Hun bevindingen zijn recentelijk gepubliceerd in In het toonaangevende Journal of European Archaeology. Tijdens een onderzoek rond de middeleeuwse voorhavens van Brugge werden onverwacht honderden ronde, veelkleurige stenen aangetroffen op akkers. Die werden ook als bouwmateriaal hergebruikt in de boerderijen en monumenten in het Zwingebied (Oostkerke, Hoeke, Damme, Sluis). Geologisch onderzoek heeft nu aangetoond dat deze stenen een exotische oorsprong hebben en dus massaal naar Vlaanderen zijn geïmporteerd.

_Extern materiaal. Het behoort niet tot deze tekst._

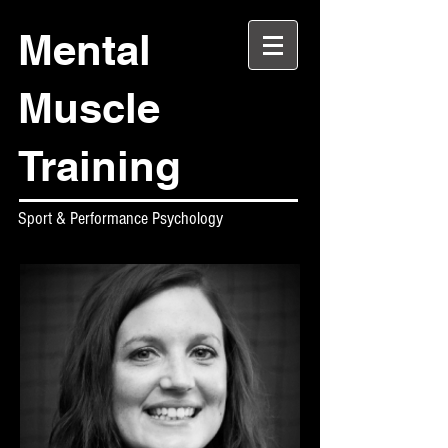
Mental
Muscle
Training
Sport & Performance Psychology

Zij werden opgeraapt langs de zuidelijke kusten van de Baltische Zee, het thuisgebied van de Duitse Hanse (Bremen, Lübeck, Wismar) en op specifieke plaatsen langs de Schotse Noordzeekust.
Ballast
De schippers van koggen uit de Hanse gebruikten de stenen om hun schepen die geladen waren met lichte vrachten zoals stokvis, te verzwaren voor een stabiele vaart vanuit het noorden, naar de handelsmetropool Brugge. De honderden stenen die achterbleven op de site van de verdwenen haven van Hoeke duiden niet enkel op het bestaan van een 13de eeuwse Hanseatische handelskolonie op deze plaats, ze roepen ook vragen op waarom de stenen net daar achterbleven. Historisch onderzoek wijst er op dat die ballaststenen in Vlaanderen werden achtergelaten in de plaats van Vlaams zand dat werd opgebaggerd en aangekocht als ballast voor de terugvaart. Dit zand werd vervolgens in het noorden verder verhandeld, wellicht om te gebruiken in mortels. Het is de vroegste aanduiding van het ontginnen van zand voor handelsdoeleinden in Vlaanderen.